• TEXTE D'ÉTUDE
************

Trois morceaux d’une grande blonde nommée Louise, obsédée par les voitures :
1 – Son apprentissage (sur le tard) de la conduite aux côtés d’un instructeur au look « de moniteur de varappe ».
2 – Son errance dans un centre commercial de province où la belle se trouve « enfermée dehors », oubliant ses clés à l’intérieur dans son Renault Espace de location.
3 – Un flash-back en petite enfance : Louise s’allonge sur la banquette arrière, sa mère tient le volant. Discussions, chamailleries, grimaces aux automobilistes, défilement hypnotique des lignes blanches, des phares jaunes, l’autoroute spirit quoi.
Conduite, sortie de route et tractation, les analogies sur le sens de la vie se ramassent à la pelle dans ce conglomérat d’historiettes signé Laure Marsac, sous-vedette de télévision qui impose pour son premier long-métrage une sorte de Woody Allen en talons aiguilles (pour le débit freudien) ou de Pierre Richard au féminin (pour la démarche burlesque). Si l’exercice se laisse parfois aller à l’évaporation fastoche, son aspect général tient sacrément la route. Laure Marsac déploie une grammaire épurée pour animer son cadre : une couleur en liant (le rouge, archi-symbolique, de l’érotisme au danger), deux acteurs, elle-même en nunuche fébrile auto-satisfaite (plutôt pas mal) croisant une galerie de caricatures, dessinées d’un seul trait, en une image -l’entrée de Podalydès, barbe et polaire, en moniteur d’auto-école, un must.

************

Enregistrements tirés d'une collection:
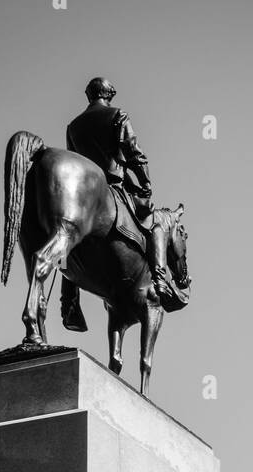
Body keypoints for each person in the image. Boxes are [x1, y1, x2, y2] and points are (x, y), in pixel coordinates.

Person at [64, 77, 169, 324]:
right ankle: (159, 283)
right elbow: (133, 150)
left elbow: (73, 160)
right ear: (109, 93)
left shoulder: (73, 126)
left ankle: (68, 303)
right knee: (155, 224)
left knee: (64, 245)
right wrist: (145, 183)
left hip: (82, 195)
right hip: (114, 186)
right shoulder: (117, 115)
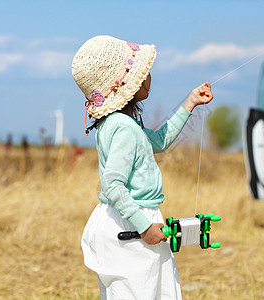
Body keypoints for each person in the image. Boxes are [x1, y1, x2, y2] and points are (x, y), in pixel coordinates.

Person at [71, 35, 213, 299]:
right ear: (128, 85)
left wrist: (189, 103)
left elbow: (159, 142)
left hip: (122, 217)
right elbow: (113, 184)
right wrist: (144, 228)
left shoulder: (115, 124)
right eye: (143, 73)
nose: (148, 77)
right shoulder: (124, 128)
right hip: (132, 221)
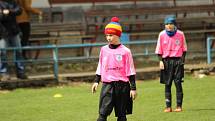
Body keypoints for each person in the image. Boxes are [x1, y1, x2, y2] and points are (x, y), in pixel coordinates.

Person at [91, 17, 137, 121]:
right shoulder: (103, 50)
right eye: (107, 35)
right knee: (102, 114)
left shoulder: (126, 51)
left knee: (122, 115)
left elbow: (130, 70)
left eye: (111, 35)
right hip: (107, 86)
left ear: (118, 35)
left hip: (123, 87)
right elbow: (100, 66)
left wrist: (133, 88)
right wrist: (96, 81)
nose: (108, 37)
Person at [155, 15, 187, 112]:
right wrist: (160, 61)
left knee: (178, 83)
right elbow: (159, 49)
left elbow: (184, 48)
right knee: (167, 84)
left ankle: (179, 106)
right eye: (167, 24)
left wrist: (182, 60)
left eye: (171, 24)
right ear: (165, 25)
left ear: (174, 25)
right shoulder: (161, 35)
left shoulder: (181, 34)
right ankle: (168, 106)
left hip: (177, 61)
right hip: (166, 61)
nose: (169, 26)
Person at [0, 0, 28, 81]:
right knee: (2, 53)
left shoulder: (13, 2)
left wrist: (8, 11)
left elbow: (19, 10)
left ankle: (20, 72)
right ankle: (3, 73)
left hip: (14, 32)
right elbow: (1, 17)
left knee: (18, 51)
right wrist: (5, 14)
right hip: (2, 33)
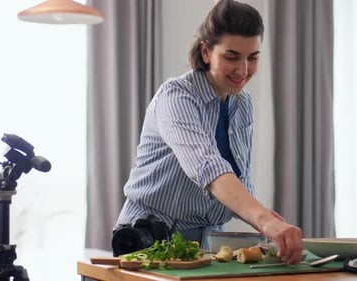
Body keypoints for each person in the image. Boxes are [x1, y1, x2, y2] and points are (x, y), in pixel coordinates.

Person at [114, 0, 303, 264]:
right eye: (231, 56)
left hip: (210, 243)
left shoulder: (242, 103)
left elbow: (240, 179)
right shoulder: (176, 97)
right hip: (150, 237)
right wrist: (264, 221)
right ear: (206, 52)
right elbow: (208, 167)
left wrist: (267, 219)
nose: (243, 70)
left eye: (253, 57)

************

• CONSIGNE A
Résumez en deux phrases la critique du film de Laure Marsac.
• CONSIGNE B
D'après la critique du film de Laure Marsac, quel modèle de voiture Louise a-t-elle loué ? Répondez, s'il vous plaît, en quelques mots.
• CONSIGNE C
Poursuivez la critique du film de Laure Marsac à la suite de sa dernière phrase.
Les items n'ont aucun rapport avec la critique du film de Laure Marsac.

• RÉPONSE A
Le premier long-métrage de Laure Marsac réunit trois historiettes autour de Louise, une grande blonde obsédée par les voitures : son apprentissage tardif de la conduite, son errance dans un centre commercial après avoir oublié ses clés dans sa voiture de location, et un souvenir de petite enfance sur la banquette arrière pendant que sa mère conduit. Malgré une certaine évaporation facile, l'ensemble tient la route grâce à une grammaire épurée : le rouge comme couleur de liaison, Laure Marsac elle-même en nunuche fébrile et une galerie de caricatures, dont Podalydès en moniteur d'auto-école.

• RÉPONSE B
Un Renault Espace.

• RÉPONSE C
Il y a aussi cette logique d’étirement, rigoureuse et constructive, où la bizarrerie éclot sans forcer. Il ne faut pas deux plans à Laure Marsac pour saisir une émotion familière, une angoisse, un trauma. La meilleure séquence demeure sans conteste le second « morceau » du film qui aurait sans doute mérité un long-métrage à lui tout seul. Un sur-place cauchemardesque au supermarché, pas si loin, dans l’esprit, d’une odyssée lynchienne. De la mémé anti-tabac, surgissant des caddies telle une pythie malicieuse, au monospace posé sur le parking déserté, tel un micro-monde verrouillé, entêté et translucide, l’image se gorge d’une angoisse blanche, irradiante. Ces flux détachent le film de toute certitude, ouvrant une multitude d’enjeux ludiques : filmer l’ennui, l’inutile, le temps qui passe, figer les corps (le prêt du téléphone, superbe moment névrotique) tout en faisant circuler le hors champ. Rares sont les films -français en particulier- à s’adonner à l’étrangeté sans sombrer dans une lourdeur graphique ou une complaisance de principe. En construisant son puzzle, Marsac frôle les écueils, mais reste ferme dans l’art du slalom. On peut appeler cela de la maîtrise.